Çok kısa bir sürede Rumlar mahkemede, buradaki mülklerinin peşine düşerler. Buranın ekonomisini darmadağın edecekler ve sermayesiyle gelip burada mal, mülk alacak. Zaten eskiden beri burada çok Rum var. O mallarla bizi çıkartıp kendileri yerleşemeye çalışacaklar ve Avrupa Birliği İnsan Hakları mahkemelerine gidecekler. Biz de darmadağın olacağız ve zaman içerisinde asimile olacağız.
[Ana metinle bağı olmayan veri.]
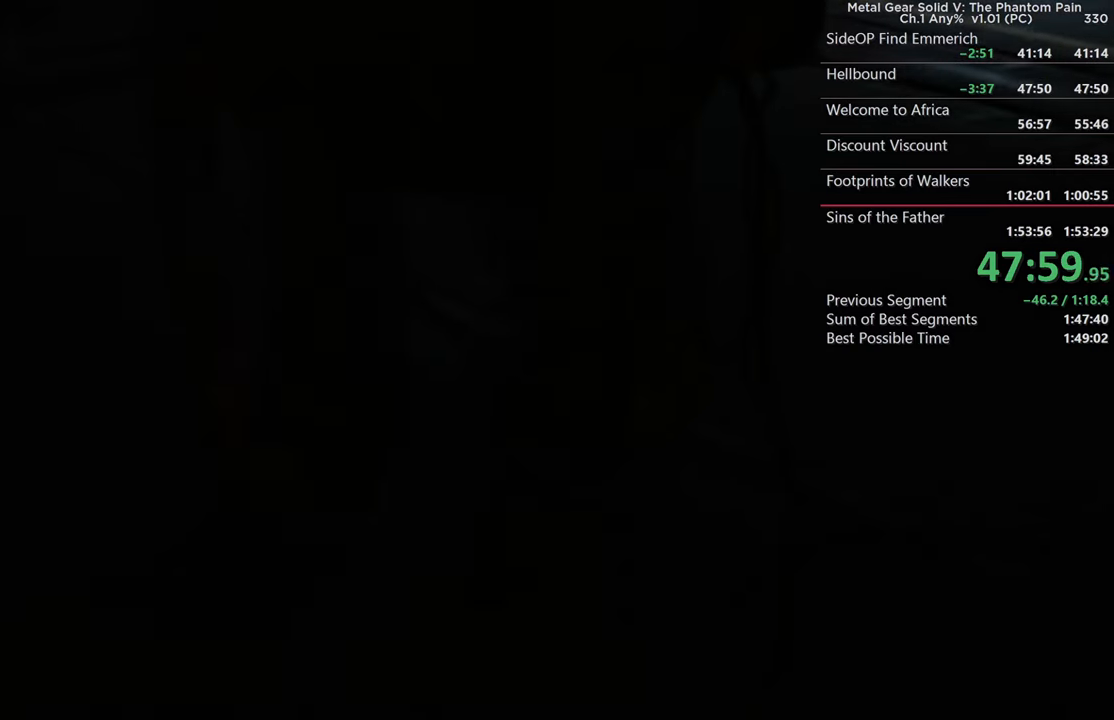
{"buttons": [], "left_stick": "center", "right_stick": "center"}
''NE OLURSAK OLALIM BİZ RUMLARLA ANLAŞMALIYIZ' DEDİĞİN ANDA UCUZA GİDERSİN''
Yeşiltepe'nin ''19 Ekim'deki seçim bunun seçimi mi?'' sorusunu KKTC Cumhurbaşkanı Tatar şu şekilde yanıtladı:
''Benim karşımdaki kişi yıllardır Federasyonu savunan biri. 'Ne olursak olalım biz Rumlarla anlaşmalıyız' dediğin anda ucuza gidersin. Rum der ki, 'Bunlar muhtaçtır illa anlaşmak istiyorlar' derler ve verdikleri teklifler de o kadar düşük olur. Çaresiz görürler, ekonomik olarak da perişandılar derler ve bizim imkanlarımızı bir bakıma sıfırla çarparlar.
''TÜRKİYE BURAYA ÇOK ŞEYLER KAZANDIRDI''
AB gözünü Kuzey'e dikti. Türkiye'nin geçmiş tarihini, varlığını fedakarlığını hatta Türkiye 60 kilometre Anamur'dan su getirdi. Büyük bir projedir. Türkiye buraya çok şeyler kazandırdı. Çok fazla fedakarlıkları ve şehitleri vardır. Büyün bunlara rağamen AB tamamiyle Rumlarla, Rumcularla bizi içten vurmaya çalışıyorlar. Dernekler üzerinden, çeşitli organizasyonlar, her türlü destekler ve buradaki Kıbrıs Türkü'nün birlik ve beraberliğin bozmak için nifak tohumu sokuyorlar.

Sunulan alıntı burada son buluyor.